If $y=mx+c$ is a normal to the ellipse $\frac{x^2}{a^2}+\frac{y^2}{b^2}=1$, then $c^2$ equals

Suppose $y=mx+c$ is a normal to the ellipse $\frac{x^2}{a^2}+\frac{y^2}{b^2}=1$ at point $(a\cos \theta , b\sin \theta )$. An equation of normal at $(a\cos \theta , b\sin \theta )$ is $ax\sec \theta -by\mathrm{cosec}\theta =\left(a^2-b^2\right)$     (i)
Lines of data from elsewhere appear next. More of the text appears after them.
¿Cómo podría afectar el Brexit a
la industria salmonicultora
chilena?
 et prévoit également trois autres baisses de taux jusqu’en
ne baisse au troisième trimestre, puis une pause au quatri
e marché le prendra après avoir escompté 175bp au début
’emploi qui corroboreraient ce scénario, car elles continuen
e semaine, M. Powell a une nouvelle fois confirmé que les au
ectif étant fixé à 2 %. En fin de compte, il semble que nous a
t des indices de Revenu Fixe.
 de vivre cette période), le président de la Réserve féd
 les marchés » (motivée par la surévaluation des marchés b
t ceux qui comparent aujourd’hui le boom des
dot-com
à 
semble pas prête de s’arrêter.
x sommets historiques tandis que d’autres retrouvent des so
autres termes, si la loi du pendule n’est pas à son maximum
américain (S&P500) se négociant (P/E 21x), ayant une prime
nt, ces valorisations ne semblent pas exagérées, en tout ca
Note that this equation is the same as

$mx-y= -c$       (ii)

Comparing (i) and (ii) we get

$\begin{array}{l}\frac{m}{a\sec \theta }=\frac{-1}{-b\mathrm{cosec}\theta }=\frac{-c}{a^2-b^2}\\ \Rightarrow \cos \theta =\frac{-ac}{m\left(a^2-b^2\right)},\sin \theta =\frac{-bc}{a^2-b^2}\end{array}$

Now, $1={\cos }^2\theta +{\sin }^2\theta =\frac{c^2\left(a^2+b^2{m}^2\right)}{m^2{\left(a^2-b^2\right)}^2}$

$\Rightarrow c^2=\frac{{\left(a^2-b^2\right)}^2{m}^2}{a^2+b^2{m}^2}$.